At first I thought TrueCrypt was the problem (with the drive not being in a Windows-native format on first insertion) but when I then reformatted it to NTFS, the same thing happened. Needless to say the boss was not up for further experimentation or analysis by this point, and took the laptop away until I could find out more.
When I inserted the drive on my own XP laptop, I got a "danger" notification (red cross; I've mostly seen this reported as a yellow-triangle balloon in reports) again telling me of a power-surge on the USB hub. Nevertheless the drive did not flip out and I was able to use it without issues. My laptop is a Toshiba Satellite A30, of a similar age to the boss's Dell, which dual-boots XP Home and Gentoo Linux (I'd already used the drive under Gentoo with no issues at all). Its USB ports are USB 2.0, whereas the boss's are USB 1.1 (or possibly even 1.0) if this is relevant. Also, it was on mains power whereas the boss's, at the time of the incident, was on battery.
Freecom don't ship an AC adapter with the drive, but will supply one free of charge if needed. Obviously however this makes it rather less attractive for my boss (its whole purpose was to be portable and fuss-free). The drive was advertised as low-power, so if it needs more than the laptop can give, chances are most other models out there will have similar problems.
This is what I'd like to know:
1) Is it at all possible that this can be solved with software/firmware updates? (I found an epic thread on CNET forums about Dell laptops giving bogus power-surge balloons after XP SP2, but obviously this is a bit more serious than a balloon)
2) Is it likely that the drive might work on bus-power if the boss's laptop were on mains power?
3) Would removing other USB devices (she also had a USB mouse connected at the time) leave more power available for the drive?

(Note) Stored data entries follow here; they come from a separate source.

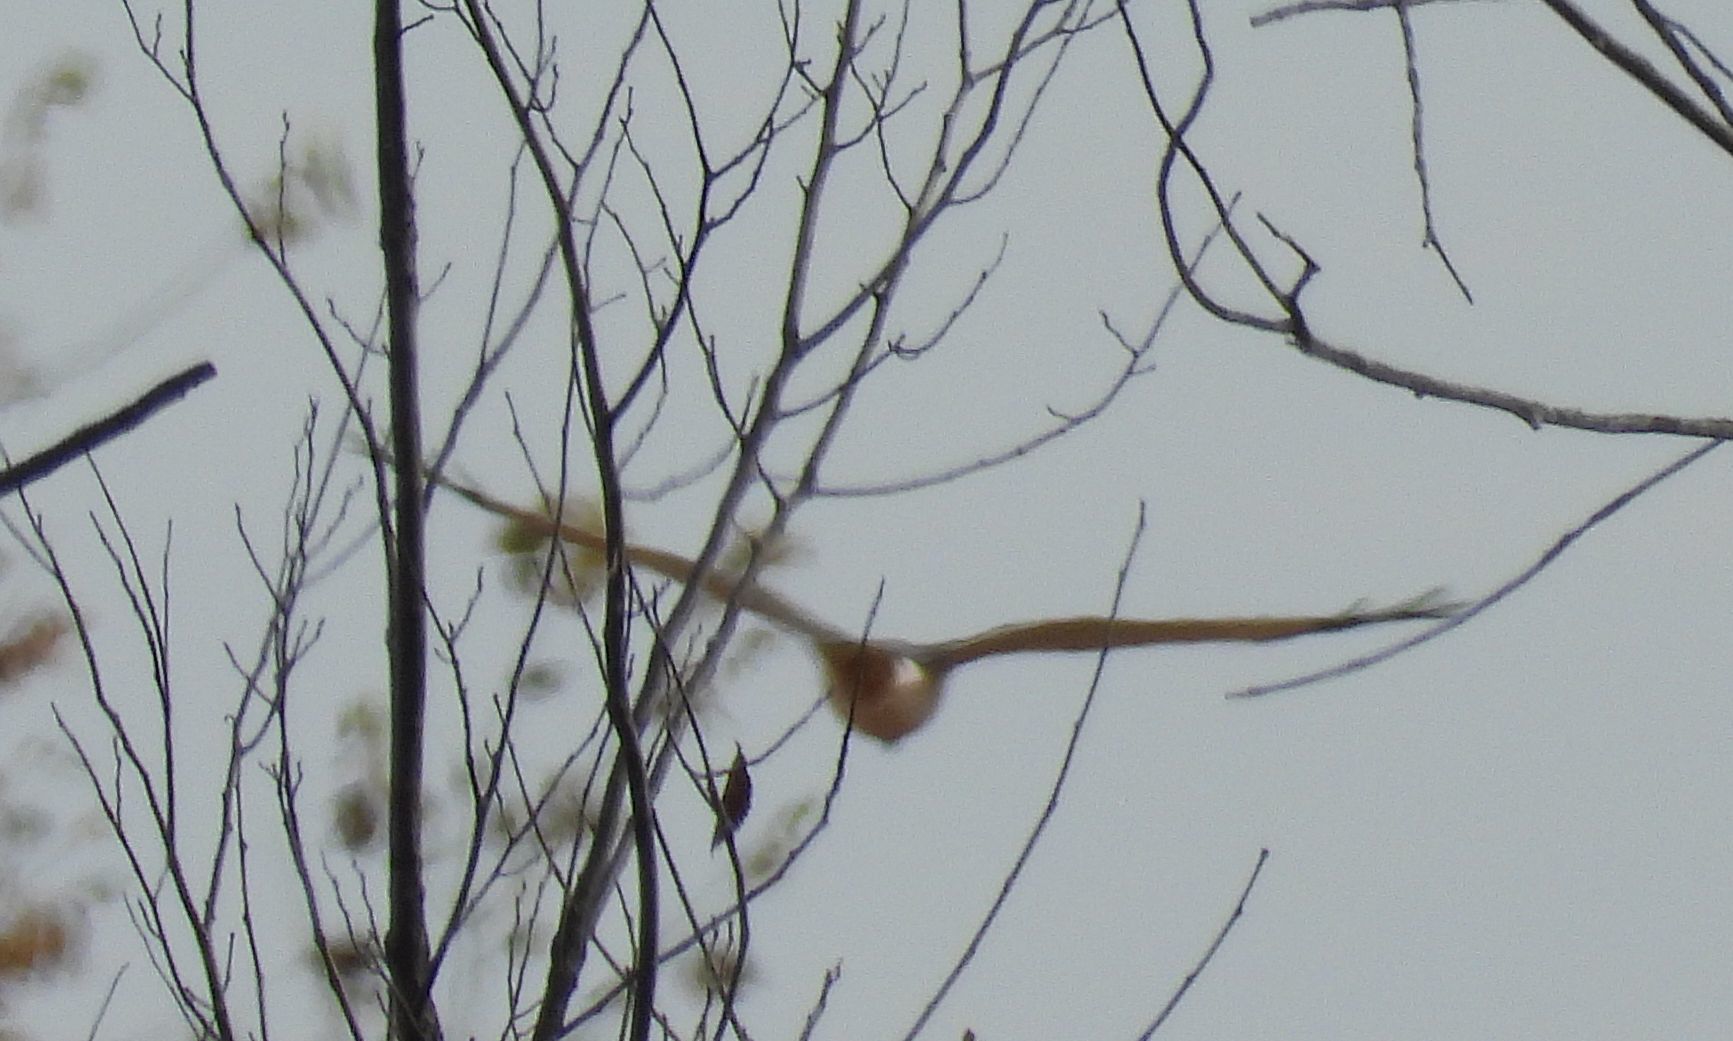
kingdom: Animalia
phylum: Chordata
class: Aves
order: Accipitriformes
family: Accipitridae
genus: Circus
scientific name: Circus cyaneus
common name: Hen harrier
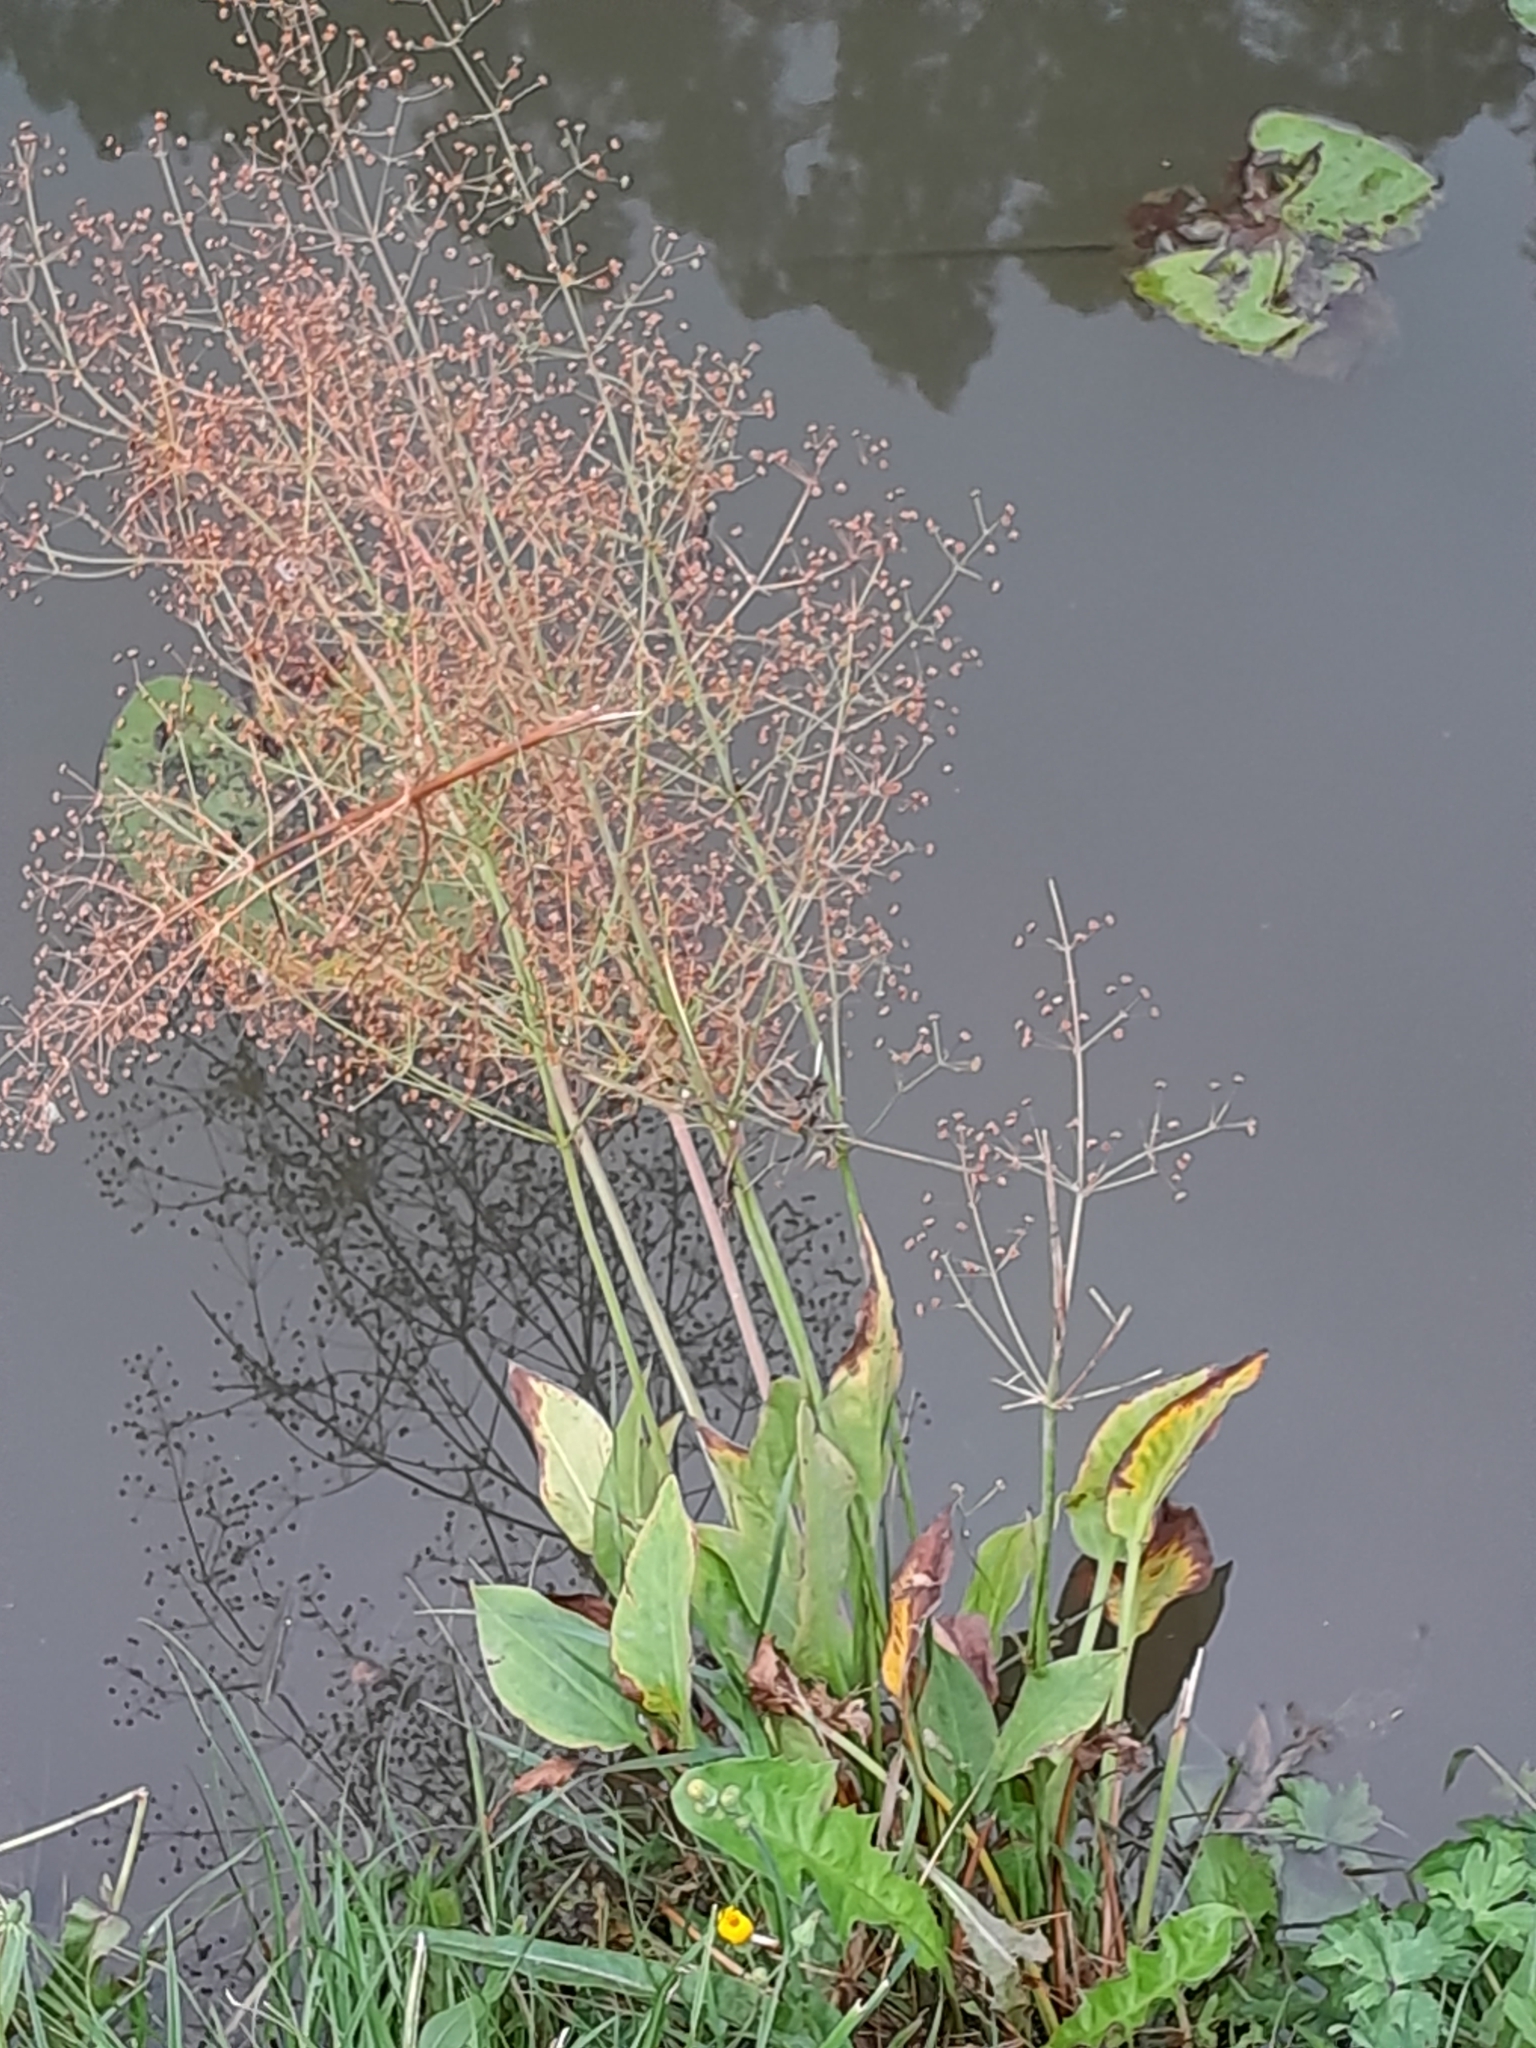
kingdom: Plantae
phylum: Tracheophyta
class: Liliopsida
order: Alismatales
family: Alismataceae
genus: Alisma
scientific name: Alisma plantago-aquatica
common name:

Thanks for any info you can give. I'd like to have my facts straight next time I see the boss, and within the return-period if she decides it's not worth keeping.
by: btassurePosted on 2007-08-23 at 06:18:01ID: 19754004
If it the other USB devices are on the same root hub then they will be sharing the available power supply. USB hard drives often draw more current than they should anyway so this could be part of the problem. It is also possible that because you were on battery at the time that the mainboard could not supply enough power to the bus but if so it means that it is not performing to specification.
It might be worth returning it for a replacement and see if that is any better - it could be a device fault. Also worth updating the bios and the drivers on the machines that are giving you issues as they may not be responding to the requests for power properly.
Does the hard drive have a separate power switch? If so plug it in while turned off and turn it while it is connected to USB as this may spin it up in a different way or something.